Page 1 of 1

Dataset and schemas

Posted: Wed Jun 01, 2011 12:48 am
by evee1
I was wondering whether I can somehow use a schema to define the input from a data set.
I was planning to use data sets to pass the data between my jobs, as the documentation suggests "using data sets wisely can be key to good performance in a set of linked jobs".
However I can't find in the doco how to actually do it.

Job 1 looks like this:
SeqFile --> ColumnImport -> Transformer --> Dataset
\
\--> SeqFileOut

ColumnImport and SeqFileOut are using the same schema file. RCP is enabled for all ouput links. This job works fine. I can't verify exaclty what is stored in a dataset, but the contents of the SeqFileOut has all the expected columns and values.

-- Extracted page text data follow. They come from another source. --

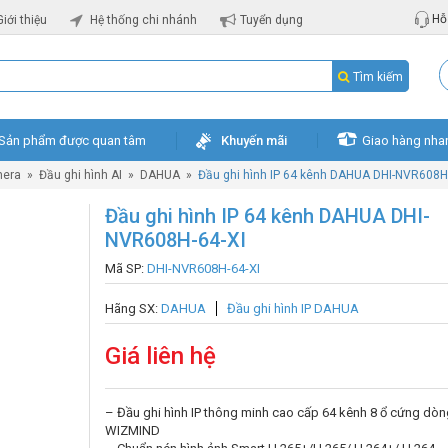
Hỗ 
Giới thiệu
Hệ thống chi nhánh
Tuyển dụng
Tìm kiếm
Sản phẩm được quan tâm
Khuyến mãi
Giao hàng nha
mera
»
Đầu ghi hình AI
»
DAHUA
»
Đầu ghi hình IP 64 kênh DAHUA DHI-NVR608H
Đầu ghi hình IP 64 kênh DAHUA DHI-
NVR608H-64-XI
Mã SP:
DHI-NVR608H-64-XI
Hãng SX:
DAHUA
Đầu ghi hình IP DAHUA
Giá liên hệ
– Đầu ghi hình IP thông minh cao cấp 64 kênh 8 ổ cứng dòn
WIZMIND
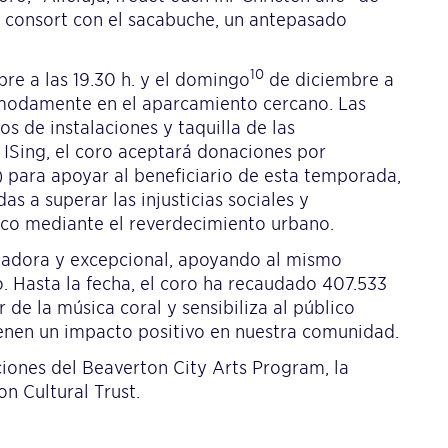
consort con el sacabuche, un antepasado
10
re a las 19.30 h. y el domingo
de diciembre a
ómodamente en el aparcamiento cercano. Las
os de instalaciones y taquilla de las
 ISing, el coro aceptará donaciones por
) para apoyar al beneficiario de esta temporada,
 a superar las injusticias sociales y
co mediante el reverdecimiento urbano.
ovadora y excepcional, apoyando al mismo
. Hasta la fecha, el coro ha recaudado 407.533
 de la música coral y sensibiliza al público
ienen un impacto positivo en nuestra comunidad.
ciones del Beaverton City Arts Program, la
n Cultural Trust.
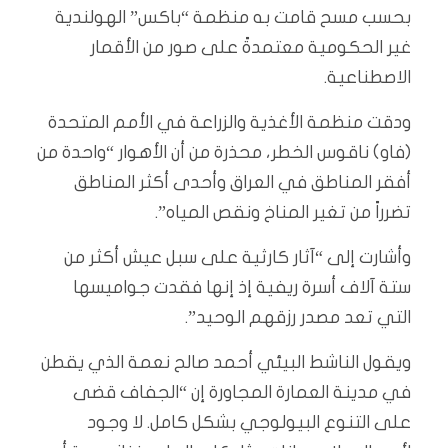
بحسب مسح قامت به منظمة “باكس” الهولندية
غير الحكومية معتمدةً على صور من الأقمار
الاصطناعية.
ودقت منظمة الأغذية والزراعة في الأمم المتحدة
(فاو) ناقوس الخطر، محذرة من أن الأهوار “واحدة من
أفقر المناطق في العراق وأحدى أكثر المناطق
تضرراً من تغير المناخ ونقص المياه”.
وأشارت إلى “آثار كارثية على سبل عيش أكثر من
ستة آلاف أسرة ريفية إذ إنها فقدت جواميسها
التي تعد مصدر رزقهم الوحيد”.
ويقول الناشط البيئي أحمد صالح نعمة الذي يقطن
في مدينة العمارة المجاورة إن “الجفاف قضى
على التنوع البيولوجي بشكل كامل. لا وجود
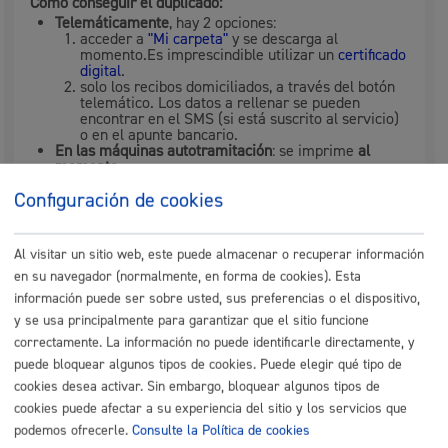
Cómo conseguir el duplicado:
Telemáticamente
, hay 2 opciones:
acceder a
"Mi carpeta"
y se descarga al
momento.Es imprescindible utilizar un
certificado
digital
.
solo los recibos domiciliados, a través del botón
telemático. Los datos a rellenar se pueden
encontrar en el SMS (si está suscrito al servicio)
o en el apunte bancario.
En las
máquinas autotramitación
: se imprime
al
momento
.
Por teléfono
: llamando al 900 71 40 33. Período de
Configuración de cookies
envío: 1 semana
En las oficinas de Udalinfo o Recaudación
: se expide
en el momento.
Al visitar un sitio web, este puede almacenar o recuperar información
en su navegador (normalmente, en forma de cookies). Esta
Se pueden obtener duplicados de:
información puede ser sobre usted, sus preferencias o el dispositivo,
Basura
y se usa principalmente para garantizar que el sitio funcione
Agua y saneamiento
Bienes inmuebles - IBI
correctamente. La información no puede identificarle directamente, y
Actividades económicas - IAE
puede bloquear algunos tipos de cookies. Puede elegir qué tipo de
Vehículos
cookies desea activar. Sin embargo, bloquear algunos tipos de
Ocupación del dominio público municipal
Multas de tráfico
cookies puede afectar a su experiencia del sitio y los servicios que
podemos ofrecerle.
Consulte la Política de cookies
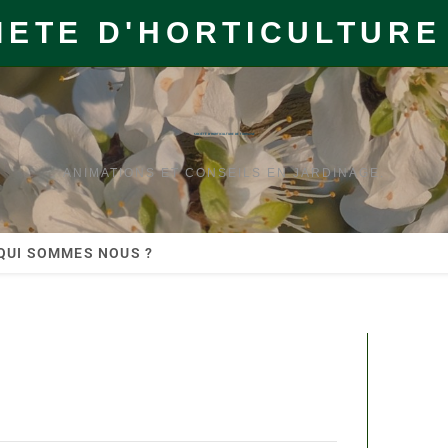
IETE D'HORTICULTURE
SOCIÉTÉ D'HORTICULTURE DE TOURAINE
ANIMATIONS ET CONSEILS EN JARDINAGE.
QUI SOMMES NOUS ?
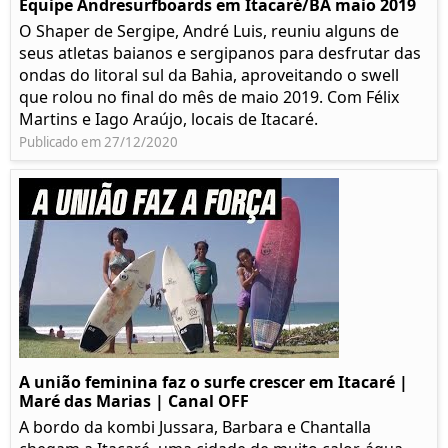
Equipe Andresurfboards em Itacaré/BA maio 2019
O Shaper de Sergipe, André Luis, reuniu alguns de
seus atletas baianos e sergipanos para desfrutar das
ondas do litoral sul da Bahia, aproveitando o swell
que rolou no final do mês de maio 2019. Com Félix
Martins e Iago Araújo, locais de Itacaré.
Publicado em 27/12/2020
A união feminina faz o surfe crescer em Itacaré |
Maré das Marias | Canal OFF
A bordo da kombi Jussara, Barbara e Chantalla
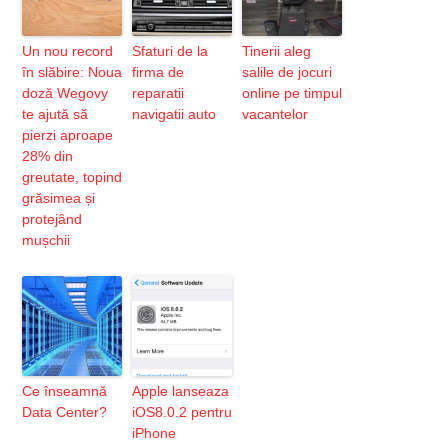
Un nou record
Sfaturi de la
Tinerii aleg
în slăbire: Noua
firma de
salile de jocuri
doză Wegovy
reparatii
online pe timpul
te ajută să
navigatii auto
vacantelor
pierzi aproape
28% din
greutate, topind
grăsimea și
protejând
mușchii
Ce înseamnă
Apple lanseaza
Data Center?
iOS8.0.2 pentru
iPhone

Job 2 should be able to read in the dataset created by Job2. Something like this:
Dataset --> <Some processing> --> DBTable

I'm not sure how I can retrieve the data from the Dataset created in Job1 using the same schema. Can I instruct dataset to use schema at all?
I suspect that it might not be, as I can't find any option to set in the Dataset stage.
Are there any alternative ways to read the dataset using a schema file?

Re: Dataset and schemas

Posted: Wed Jun 01, 2011 12:50 am
by evee1
evee1 wrote: SeqFile --> ColumnImport -> Transformer --> Dataset
\
\--> SeqFileOut
Oops! The link to SeqFileOut should start in the Transformer stage.

Posted: Wed Jun 01, 2011 12:52 am
by ray.wurlod
Wrap it in Code tags.

Posted: Wed Jun 01, 2011 1:02 am
by evee1
Never used them and not sure what they are, but will try to find out.

Would you be able to point me to where I can read about it please. A generic heading will do.
Thanks!

Posted: Wed Jun 01, 2011 5:26 am
by ray.wurlod
Select all of your "picture" and click on the Code button just above the editing area.

Posted: Wed Jun 01, 2011 6:27 am
by chulett
Whitespace (i.e. formatting) is preserved only in 'code', otherwise the forum software removes all those silly extra, unneeded spaces it thinks you accidentally put in.

Posted: Wed Jun 01, 2011 4:08 pm
by jwiles
You could use a fileset instead of a dataset if you wish, then you can specify a schema file. If your schema won't be changing over time, you can store the metadata in a table definition and load the column definitions from that in Job 2.

View the contents of the dataset using either the dataset management tool GUI or orchadmin from a command shell.

Regards,

Posted: Wed Jun 01, 2011 5:07 pm
by evee1
Wrap it in Code tags.
I first thought it was a solution to my dataset/schema problem :oops: :lol:

James,
File sets work perfectly. Thanks for the suggestion!!